When Serena Jaskolka ’20 was a freshman, she didn’t think students could create real change on campus. “I just kind of thought if you were unhappy with something you just had to put up with it for four years, graduate, and get out,” she said.
That idea shifted after she signed up for the SNAP practicum, simply because she needed a one-credit course and it fit into her schedule. In that course, taught by Adam Saltsman, Urban Action Institute executive director and assistant professor of urban studies, she connected with the Hunger Outreach Team, which helps students and others in need sign up for food stamps, among other anti-hunger efforts.
“The Hunger Outreach Team really opened my eyes to the power that students hold here on the campus and our ability that we have to make real change by collaborating with those around us,” she said. Jaskolka’s passion for anti-hunger work grew from that inadvertently fortuitous beginning to include becoming an integral part of a group of students working to open a food pantry on campus.
After two years of persistent advocacy, a food pantry was officially opened on the third floor of the Student Center with a ribbon cutting ceremony on Tuesday, April 9. It is called Thea’s Pantry, to honor of the legacy of Thea Aschkenase, who died March 23 at the age of 95. Aschkenase graduated with a degree in Urban Studies in 2007 when she was in her early 80s, and penned her memoir, Remembering: A Holocaust Survivor Shares Her Life, at the age of 92.

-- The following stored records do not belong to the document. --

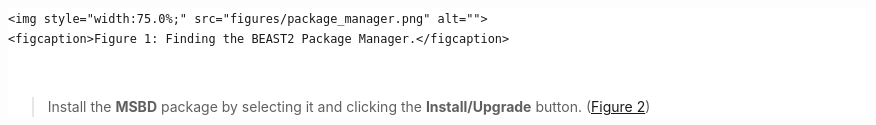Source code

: 	<img style="width:75.0%;" src="figures/package_manager.png" alt="">
	<figcaption>Figure 1: Finding the BEAST2 Package Manager.</figcaption>
</figure>
<br>


> Install the **MSBD** package by selecting it and clicking the **Install/Upgrade** button. ([Figure 2](#packageManage2))
> 

<figure>
	<a id="packageManage2"></a>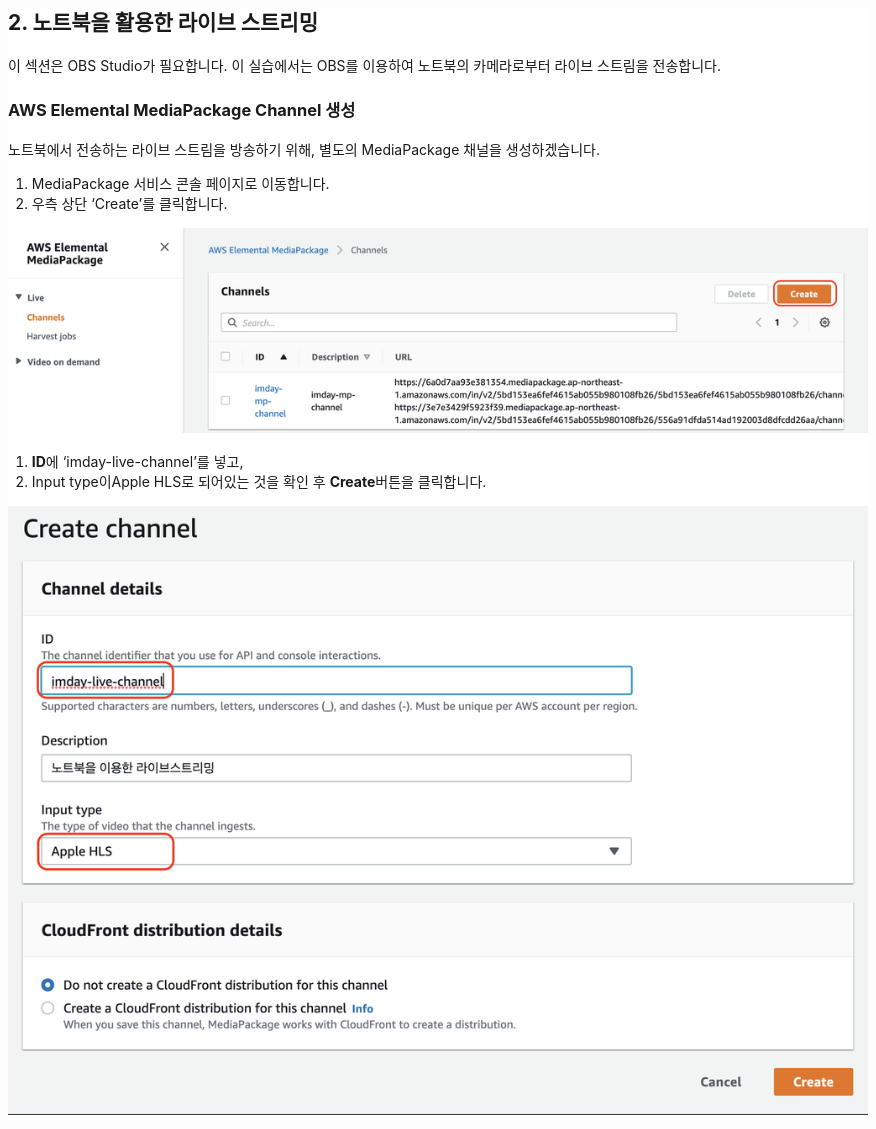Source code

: 
## 2. 노트북을 활용한 라이브 스트리밍

이 섹션은 OBS Studio가 필요합니다. 이 실습에서는 OBS를 이용하여 노트북의 카메라로부터 라이브 스트림을 전송합니다.

### **AWS Elemental MediaPackage Channel 생성**

노트북에서 전송하는 라이브 스트림을 방송하기 위해, 별도의 MediaPackage 채널을 생성하겠습니다.

1. MediaPackage 서비스 콘솔 페이지로 이동합니다.
2. 우측 상단 ‘Create’를 클릭합니다.

![](../.gitbook/assets/image%20%2856%29.png)

1. **ID**에 ‘imday-live-channel’를 넣고,
2. Input type이Apple HLS로 되어있는 것을 확인 후 **Create**버튼을 클릭합니다.

![](../.gitbook/assets/image%20%2839%29.png)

Hunger was something Aschkenase knew only too well. Her whole family, except her mother and her, died in Auschwitz at the hands of the Nazis. “Despite feeling hungry every day and never knowing if they would make it to the next day, they survived,” President Barry M. Maloney said, at the ribbon cutting ceremony. “That one who has borne so much found it within herself to give back to others, helping the hungry, educating school children about the Holocaust, and writing her memoirs, is inspiring to all of us.”
Thea’s Pantry will be open from 1 to 7 p.m. on Tuesdays and Wednesdays in Room 345 in the Student Center and is available to anyone with a WSU One Card. The pantry was a student-driven initiative, Saltsman said. “It wasn’t really on our agenda or lists of things to do, but all these students had come to us and they described that, anecdotally, it was clear that there was a need for such a pantry on campus.”
As a first step, Saltsman and UAI staff assistant Joanne Jaber Gauvin suggested that the students go out and collect data to assess whether food insecurity—a lack of access to affordable, nutritious food—was a real problem on campus.
“We often say that college kids get by on ramen and, well, isn’t that just part of the college experience?” Saltsman said. “No, in fact. Surviving on ramen is not really getting an adequate nutritional diet. You’re hungry, you’re not concentrating, and all this is well documented in the literature.”
A study was conducted on the Worcester State campus of graduate and undergraduate students that found that about a third of the student body experiences either moderate or very strong levels of insecurity. “So, that was an alarm to us and it signaled that the anecdotal evidence that they were coming to us with was real and that we had a real problem on our campus,” he said.
Food insecurity is a problem college campuses nationwide are struggling with, but one that Jaskolka had not been familiar with until after she signed up for that single-credit course.
“With the rising cost of higher education, it really isn’t shocking that so many of our students are struggling with food security. When I first heard it, I was surprised but not in the manner that it was unbelievable, but because I’d never heard it before,” she said. “If 33 percent of my fellow students aren’t eating regularly, like, how have I not noticed this? And how come I haven’t heard about it, and how come nobody I personally know is doing anything about it? So that really motivated me to get more involved.”
Getting Thea’s Pantry off the ground was a sustained, collaborative effort among student organizations and many different departments all over campus. “By opening Thea’s Pantry we’ve created a safe, stigma-free resource where students of all ages can receive support they need while bettering themselves through education,” Jaskolka said. “As a pantry staff member, I’ve seen traditional students, nontraditional students, elder students, the dad who’s just trying to better himself and support his family at the same time. It really is serving the entire community.”
Fran Langille, a former Worcester State staffer who worked closely with Aschkenase on many anti-hunger initiatives, spoke of the positive impact Aschenase’s indomitable spirit had on all who knew her. Fighting back tears because of the still-recent death of her friend, Langille noted how Aschenase had her first pajama party in her 80s during a girlfriends’ getaway, an opportunity she did not have as a teenager experiencing the horrors of war.
“Even after all she had been through, Aschenase evinced an abiding spirit of gratitude, a quality of character that can make us mindful of the many things in our lives we sometimes take for granted,” Maloney said.
“I know that I’m constantly reminded, with all the successes that go on here with the wonderful students and faculty that we have at this institution, that we want to see each one of our students be successful,” he said. “I think Thea’s legacy reminds us that it’s possible—that it’s possible to be a lifelong learner, it’s possible to forget and move on beyond really, really horrific things in one’s life to create success, but that we should remember also to help someone else out along the way.”